• [What the task asks] Give back exactly the lines of the data below, starting with the line that has "left hip: (335, 913)" and going on through the line that has "left shoulder: (337, 880)".

• [Supplied material]
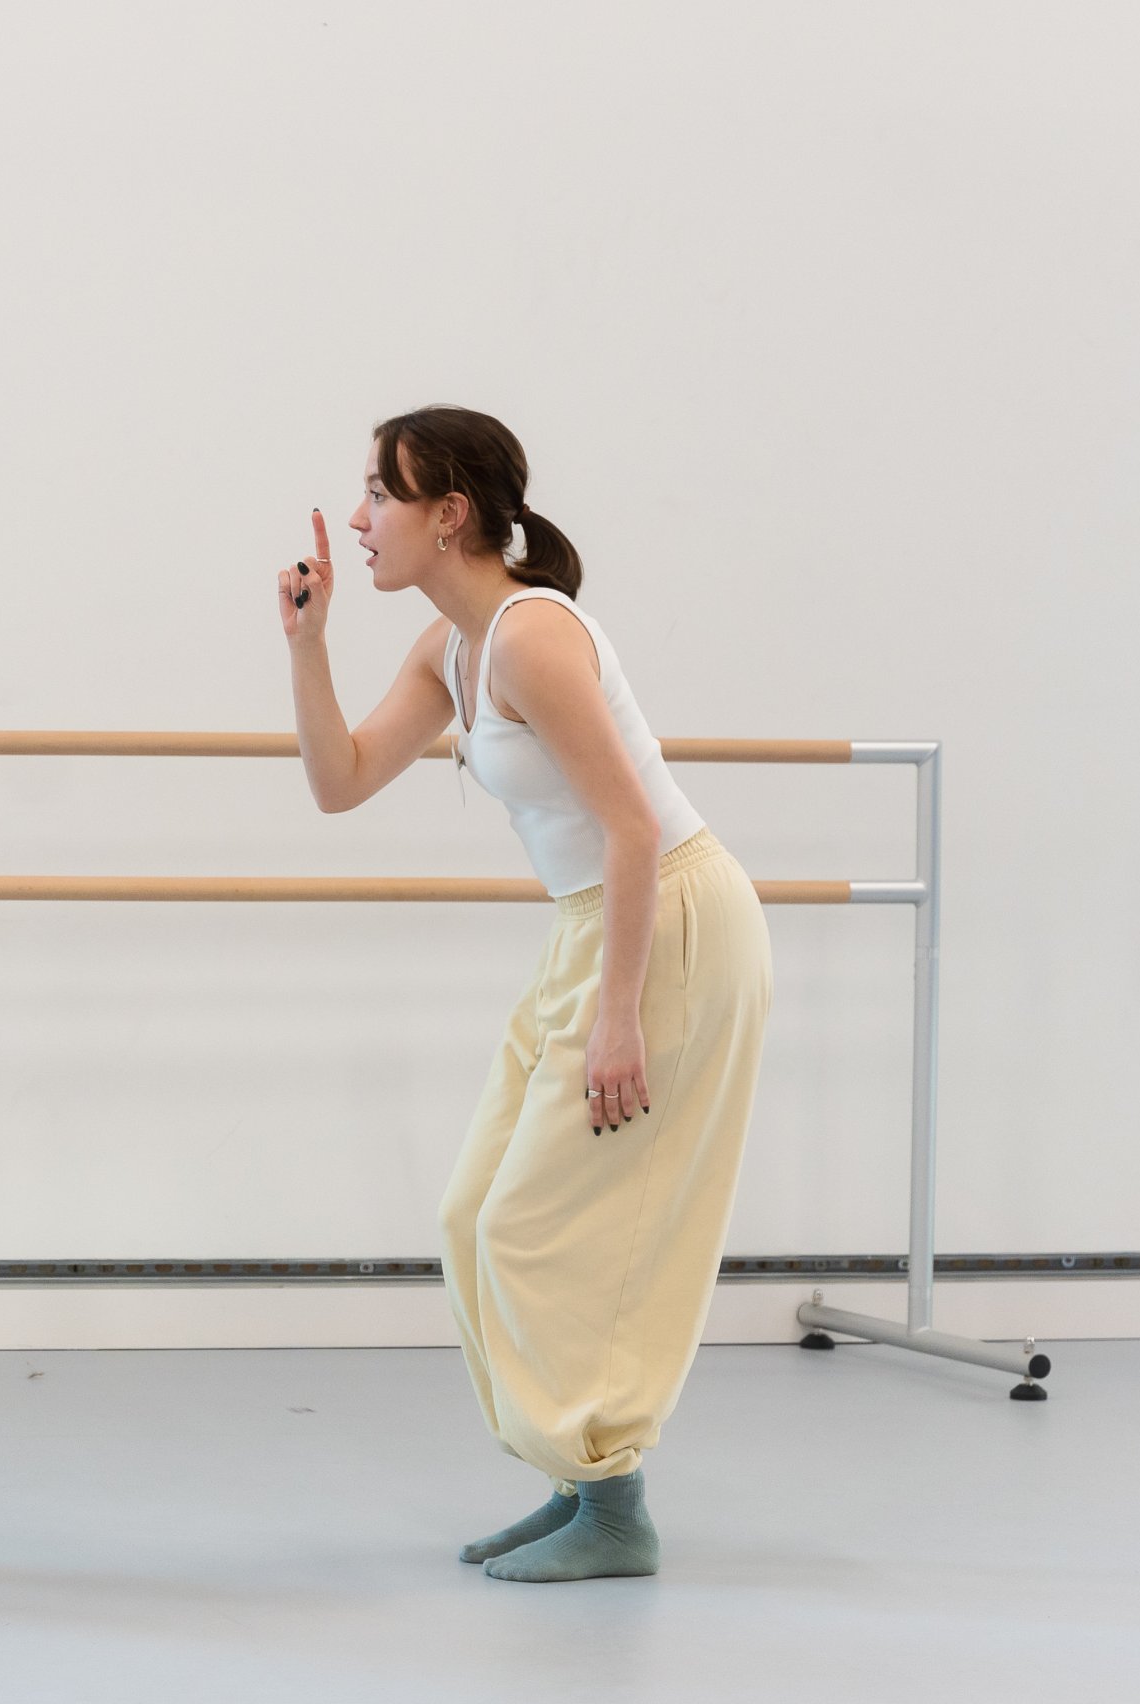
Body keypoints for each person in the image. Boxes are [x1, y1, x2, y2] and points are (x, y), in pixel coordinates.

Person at [277, 406, 771, 1583]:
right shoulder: (451, 647)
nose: (358, 519)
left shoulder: (531, 636)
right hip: (590, 924)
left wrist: (617, 1016)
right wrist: (305, 642)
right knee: (470, 1218)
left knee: (529, 1224)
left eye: (379, 496)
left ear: (448, 514)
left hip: (668, 926)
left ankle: (612, 1500)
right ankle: (579, 1480)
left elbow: (635, 830)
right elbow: (339, 783)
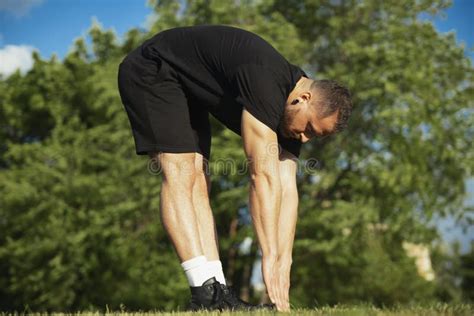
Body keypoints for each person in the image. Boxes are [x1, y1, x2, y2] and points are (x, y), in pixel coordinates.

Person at [117, 25, 352, 312]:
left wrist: (284, 259)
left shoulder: (293, 116)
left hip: (186, 88)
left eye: (314, 136)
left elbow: (287, 188)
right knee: (181, 171)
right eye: (310, 129)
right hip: (152, 69)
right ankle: (203, 294)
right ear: (304, 99)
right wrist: (268, 254)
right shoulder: (267, 82)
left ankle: (218, 293)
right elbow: (262, 176)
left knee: (200, 179)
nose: (305, 138)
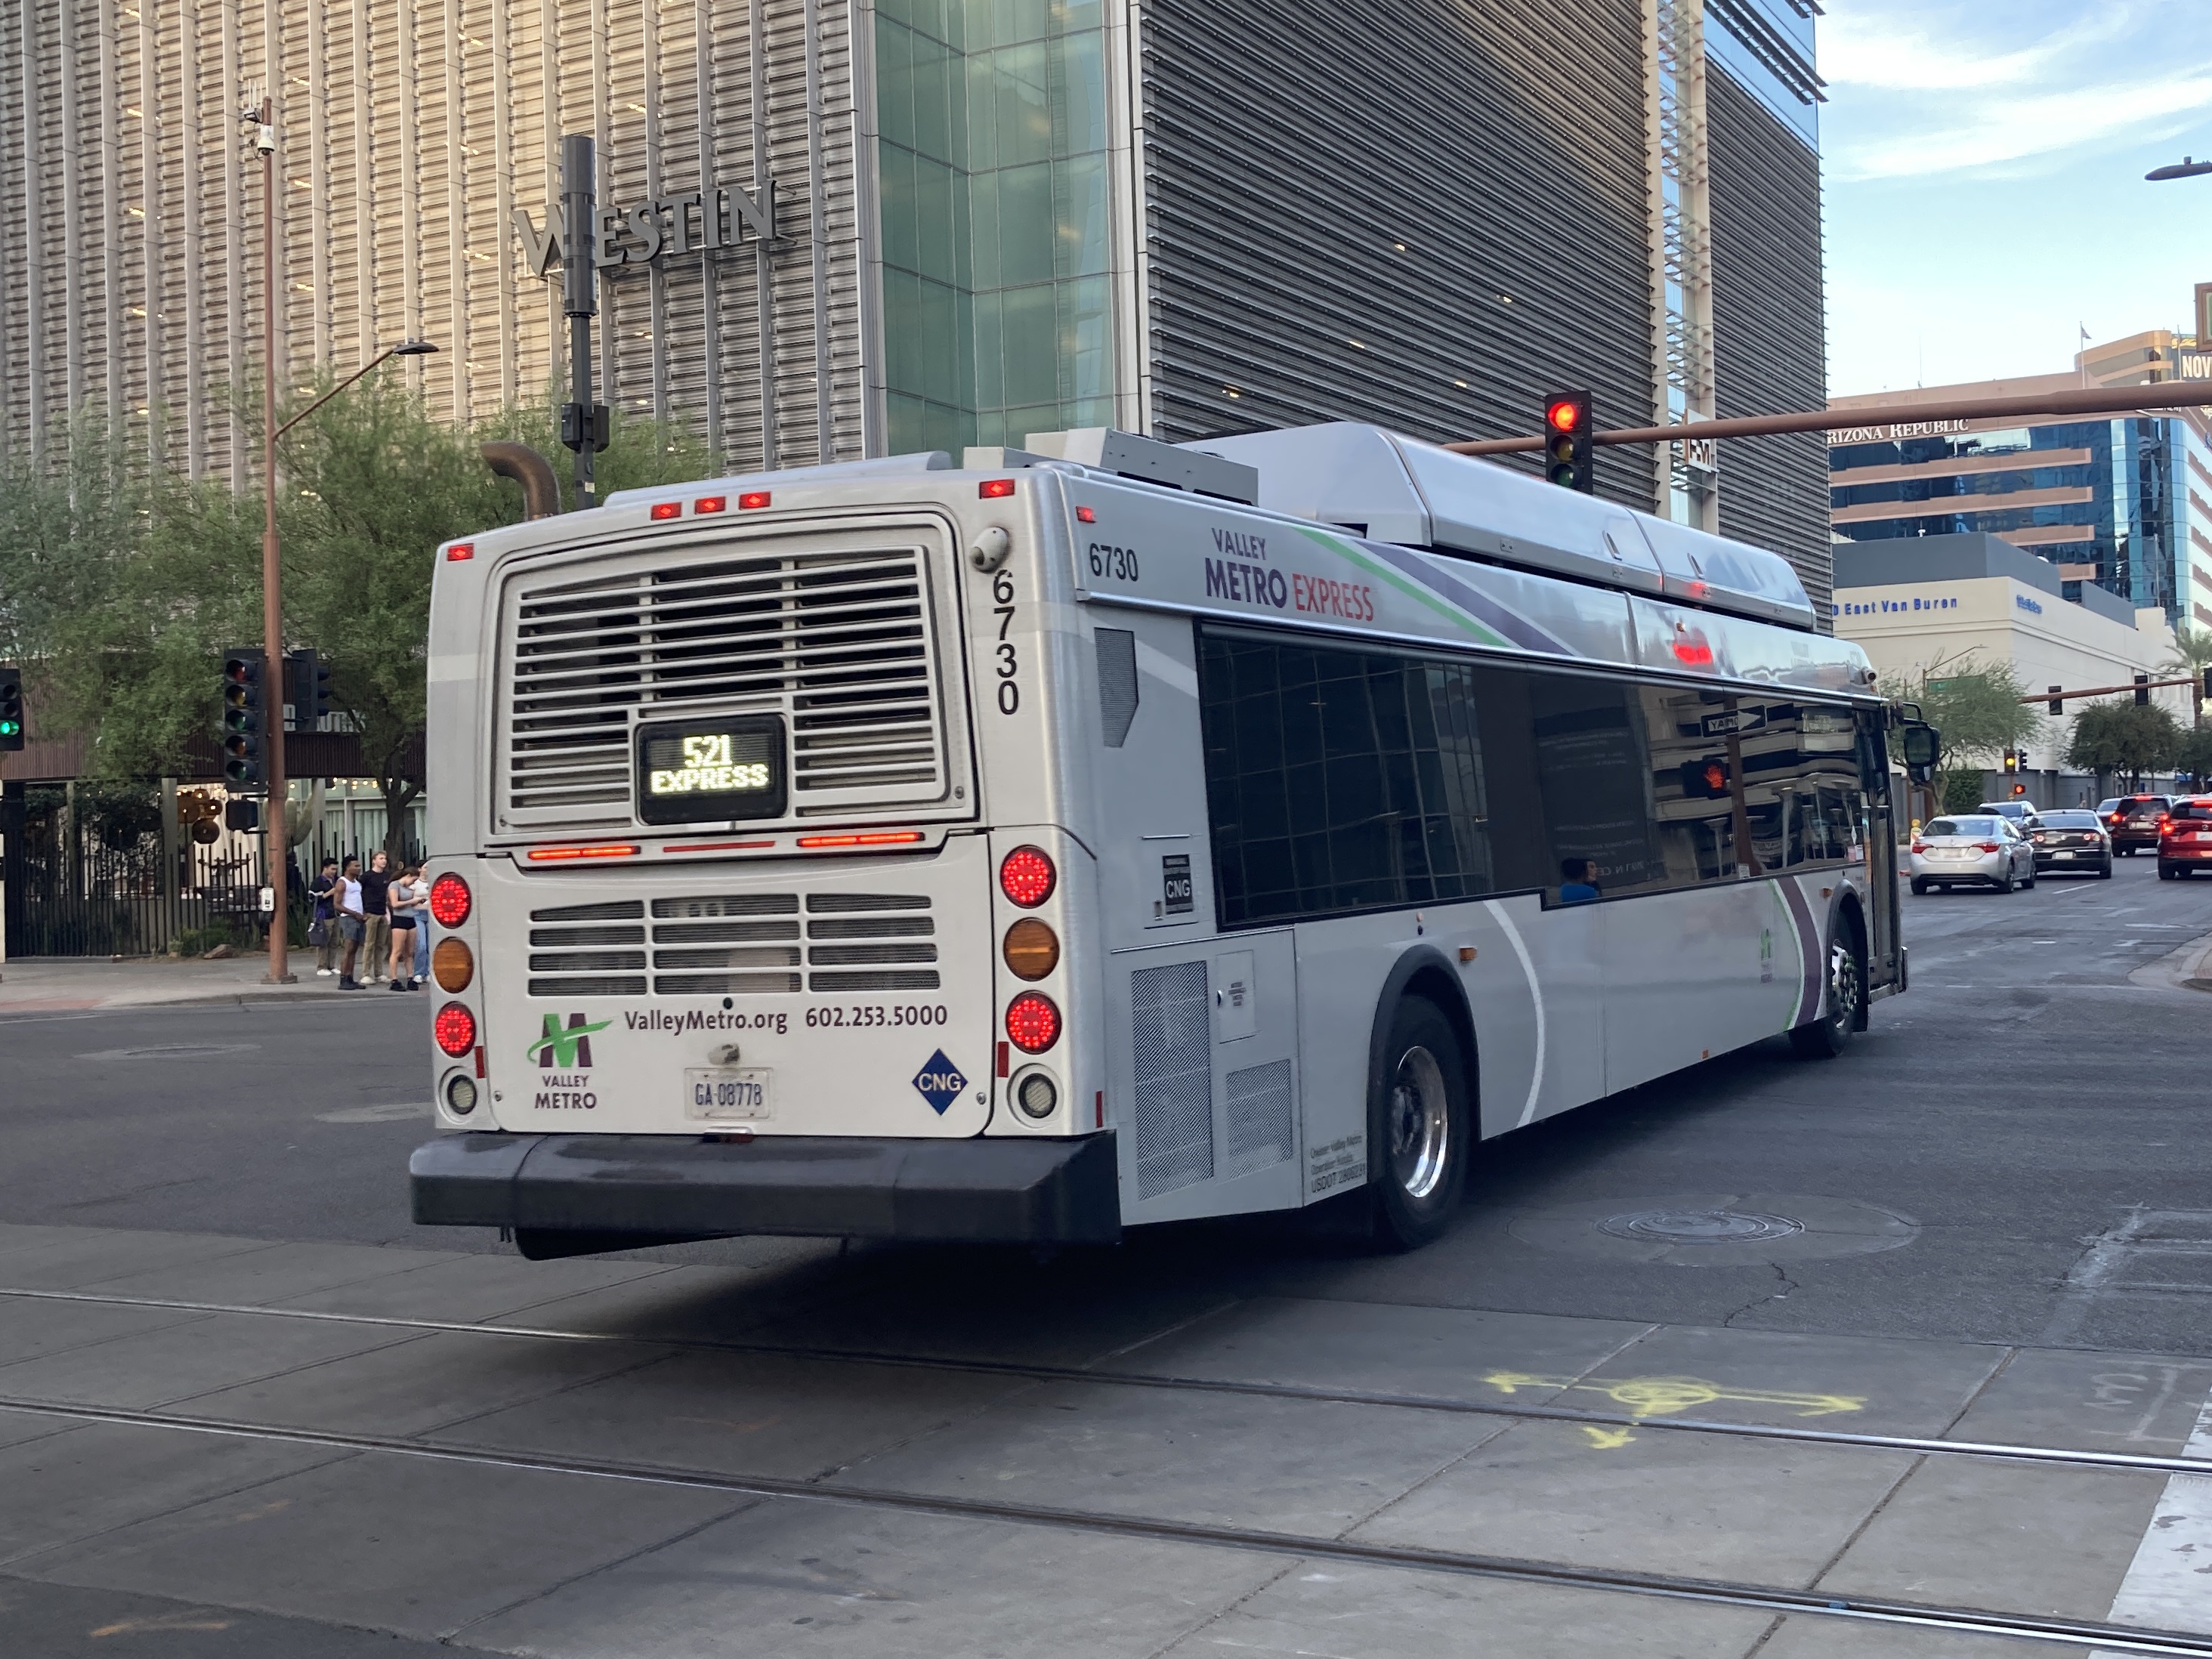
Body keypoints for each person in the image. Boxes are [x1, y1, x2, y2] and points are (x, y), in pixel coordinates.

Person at [387, 864, 424, 990]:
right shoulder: (395, 885)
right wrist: (411, 902)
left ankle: (410, 977)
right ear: (407, 876)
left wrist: (418, 901)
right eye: (413, 880)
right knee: (397, 951)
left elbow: (412, 902)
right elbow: (395, 903)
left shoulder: (410, 888)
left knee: (410, 952)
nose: (413, 883)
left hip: (410, 918)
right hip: (399, 919)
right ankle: (394, 979)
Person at [335, 856, 367, 989]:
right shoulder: (342, 883)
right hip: (348, 918)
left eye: (359, 866)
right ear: (347, 867)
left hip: (359, 918)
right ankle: (343, 979)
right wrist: (354, 913)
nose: (358, 869)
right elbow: (337, 904)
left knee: (354, 949)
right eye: (356, 866)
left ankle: (350, 977)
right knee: (348, 949)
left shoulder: (357, 883)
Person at [360, 850, 392, 984]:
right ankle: (366, 973)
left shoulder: (387, 876)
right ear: (374, 860)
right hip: (371, 912)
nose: (384, 861)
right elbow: (360, 894)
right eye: (380, 858)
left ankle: (379, 973)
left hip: (382, 912)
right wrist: (363, 911)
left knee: (380, 945)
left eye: (385, 858)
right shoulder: (366, 876)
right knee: (369, 944)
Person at [308, 857, 341, 977]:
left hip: (335, 913)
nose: (334, 872)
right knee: (323, 941)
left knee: (334, 941)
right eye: (332, 869)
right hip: (324, 914)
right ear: (325, 868)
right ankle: (321, 966)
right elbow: (311, 898)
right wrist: (328, 894)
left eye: (336, 869)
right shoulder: (318, 882)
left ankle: (332, 965)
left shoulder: (337, 880)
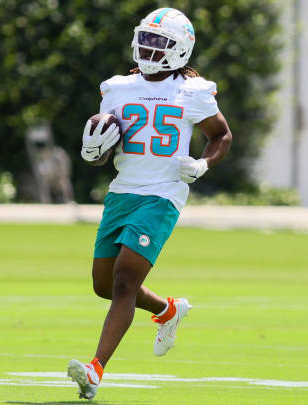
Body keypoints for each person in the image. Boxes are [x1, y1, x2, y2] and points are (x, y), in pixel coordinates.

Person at [67, 8, 233, 400]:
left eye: (160, 42)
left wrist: (203, 163)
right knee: (103, 286)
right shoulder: (116, 87)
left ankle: (94, 370)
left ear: (180, 49)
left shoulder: (193, 91)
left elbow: (222, 135)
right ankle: (167, 309)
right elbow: (105, 149)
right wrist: (93, 151)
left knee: (125, 281)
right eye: (147, 38)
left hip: (163, 194)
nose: (149, 47)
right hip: (123, 190)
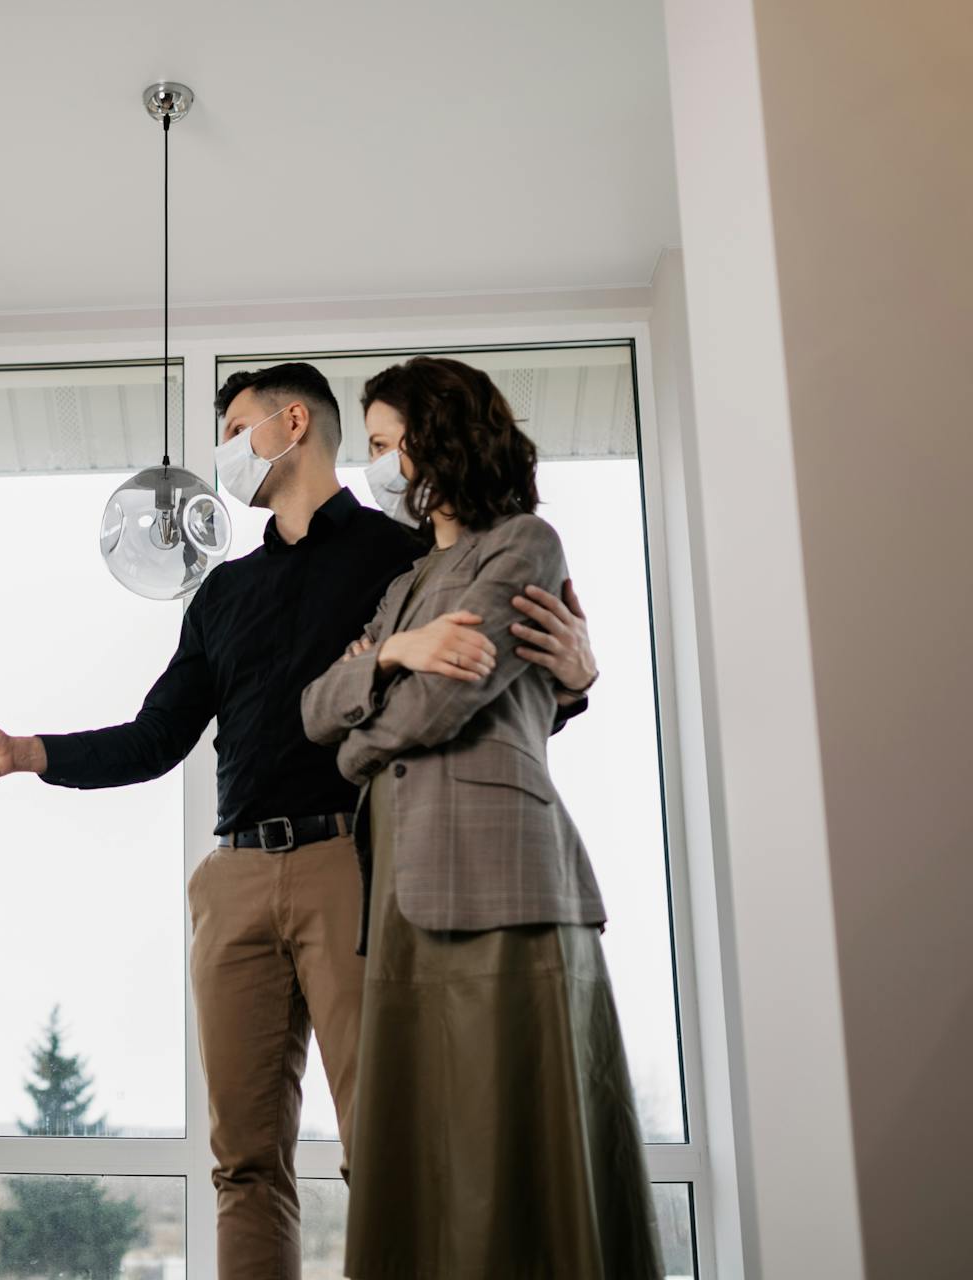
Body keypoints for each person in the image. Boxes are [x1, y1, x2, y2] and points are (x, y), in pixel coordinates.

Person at [0, 362, 597, 1280]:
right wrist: (22, 751)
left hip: (358, 868)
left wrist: (575, 680)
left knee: (392, 1147)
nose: (222, 454)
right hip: (234, 882)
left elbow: (490, 684)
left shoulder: (406, 558)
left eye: (233, 427)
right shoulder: (219, 595)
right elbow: (156, 736)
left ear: (293, 424)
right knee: (243, 1162)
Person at [300, 356, 660, 1278]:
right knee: (426, 1149)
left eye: (383, 444)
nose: (375, 465)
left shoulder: (525, 545)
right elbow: (312, 710)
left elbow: (436, 711)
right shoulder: (404, 586)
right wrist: (392, 657)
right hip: (405, 889)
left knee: (518, 1139)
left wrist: (366, 710)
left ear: (438, 439)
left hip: (503, 876)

• [Answer]
left hip: (335, 913)
nose: (334, 872)
right knee: (323, 941)
left knee: (334, 941)
right eye: (332, 869)
right hip: (324, 914)
right ear: (325, 868)
right ankle: (321, 966)
right elbow: (311, 898)
right wrist: (328, 894)
left eye: (336, 869)
right shoulder: (318, 882)
left ankle: (332, 965)
left shoulder: (337, 880)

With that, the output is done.